> **Your goal**
Filter the listing down to the lines containing the word "about".

◇ ◇ ◇ ◇ ◇ ◇ ◇

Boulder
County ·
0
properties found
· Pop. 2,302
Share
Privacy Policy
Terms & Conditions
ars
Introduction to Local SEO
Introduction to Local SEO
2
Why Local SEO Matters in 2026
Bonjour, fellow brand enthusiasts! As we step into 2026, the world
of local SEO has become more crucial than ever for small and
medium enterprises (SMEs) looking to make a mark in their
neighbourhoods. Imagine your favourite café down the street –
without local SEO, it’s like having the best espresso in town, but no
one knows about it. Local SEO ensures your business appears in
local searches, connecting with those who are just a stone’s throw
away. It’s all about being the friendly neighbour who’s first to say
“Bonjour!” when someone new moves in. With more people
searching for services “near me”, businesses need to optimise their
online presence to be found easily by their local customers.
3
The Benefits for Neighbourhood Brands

◇ ◇ ◇ ◇ ◇ ◇ ◇

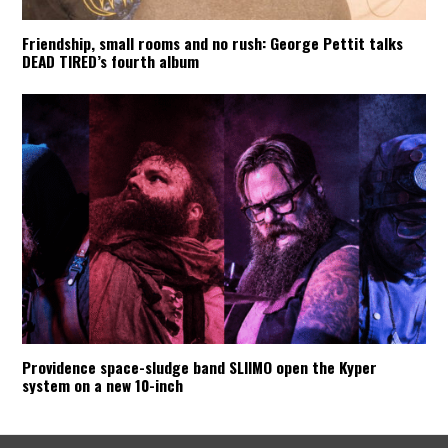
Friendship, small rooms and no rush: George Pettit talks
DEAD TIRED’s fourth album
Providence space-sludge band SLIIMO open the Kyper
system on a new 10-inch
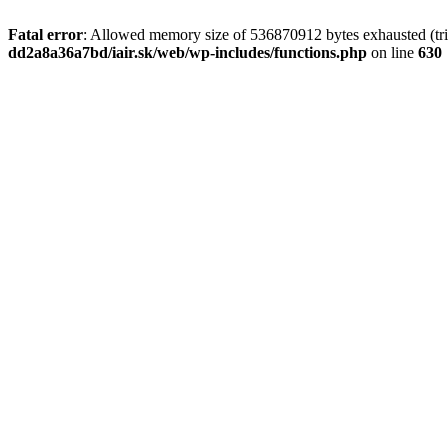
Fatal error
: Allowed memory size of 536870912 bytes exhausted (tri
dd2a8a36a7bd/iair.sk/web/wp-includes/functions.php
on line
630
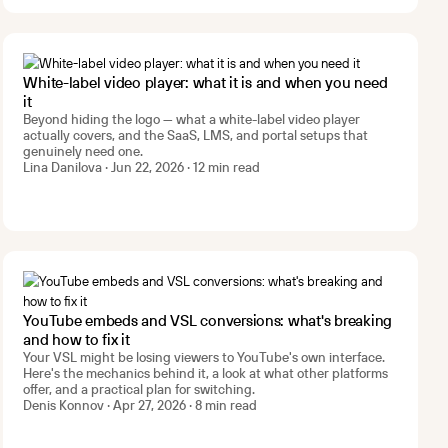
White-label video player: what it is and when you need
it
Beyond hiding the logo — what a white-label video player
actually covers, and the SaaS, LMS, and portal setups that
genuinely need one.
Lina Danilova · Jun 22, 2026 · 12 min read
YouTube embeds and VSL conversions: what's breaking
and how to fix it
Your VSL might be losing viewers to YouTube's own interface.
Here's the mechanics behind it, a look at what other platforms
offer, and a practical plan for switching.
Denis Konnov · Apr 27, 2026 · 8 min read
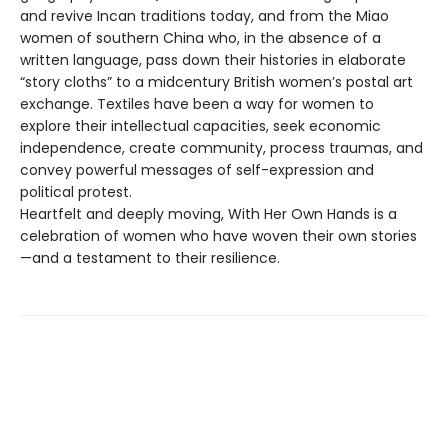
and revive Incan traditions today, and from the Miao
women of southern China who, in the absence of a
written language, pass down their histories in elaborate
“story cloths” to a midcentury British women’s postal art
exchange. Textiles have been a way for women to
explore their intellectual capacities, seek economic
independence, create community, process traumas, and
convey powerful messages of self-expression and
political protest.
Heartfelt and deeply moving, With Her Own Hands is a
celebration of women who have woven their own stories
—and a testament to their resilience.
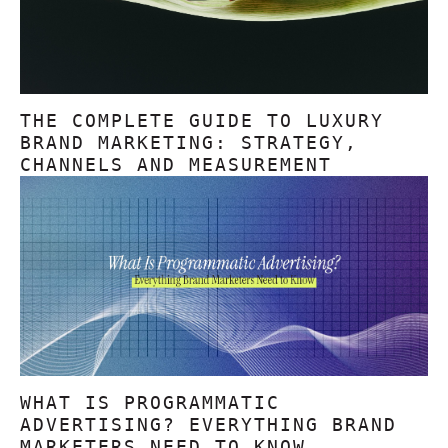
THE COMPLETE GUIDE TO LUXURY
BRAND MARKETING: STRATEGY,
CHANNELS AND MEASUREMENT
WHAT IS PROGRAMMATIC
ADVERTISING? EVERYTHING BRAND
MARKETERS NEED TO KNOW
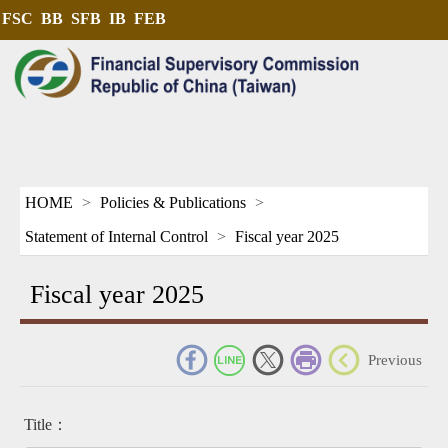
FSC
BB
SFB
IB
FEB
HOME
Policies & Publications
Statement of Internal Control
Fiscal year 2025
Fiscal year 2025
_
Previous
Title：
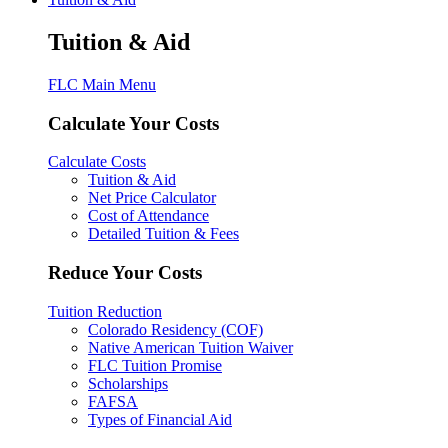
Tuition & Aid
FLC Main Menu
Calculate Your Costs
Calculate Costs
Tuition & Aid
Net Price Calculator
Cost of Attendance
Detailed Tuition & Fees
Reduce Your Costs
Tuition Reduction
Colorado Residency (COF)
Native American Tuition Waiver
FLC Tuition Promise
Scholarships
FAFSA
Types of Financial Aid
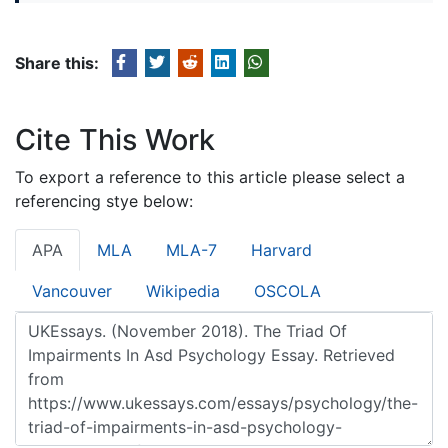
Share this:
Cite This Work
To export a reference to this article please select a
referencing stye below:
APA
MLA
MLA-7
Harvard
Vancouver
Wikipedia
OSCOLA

◇ ◇ ◇ ◇ ◇ ◇ ◇

> **Exercise answer**
one knows about it. Local SEO ensures your business appears in
away. It’s all about being the friendly neighbour who’s first to say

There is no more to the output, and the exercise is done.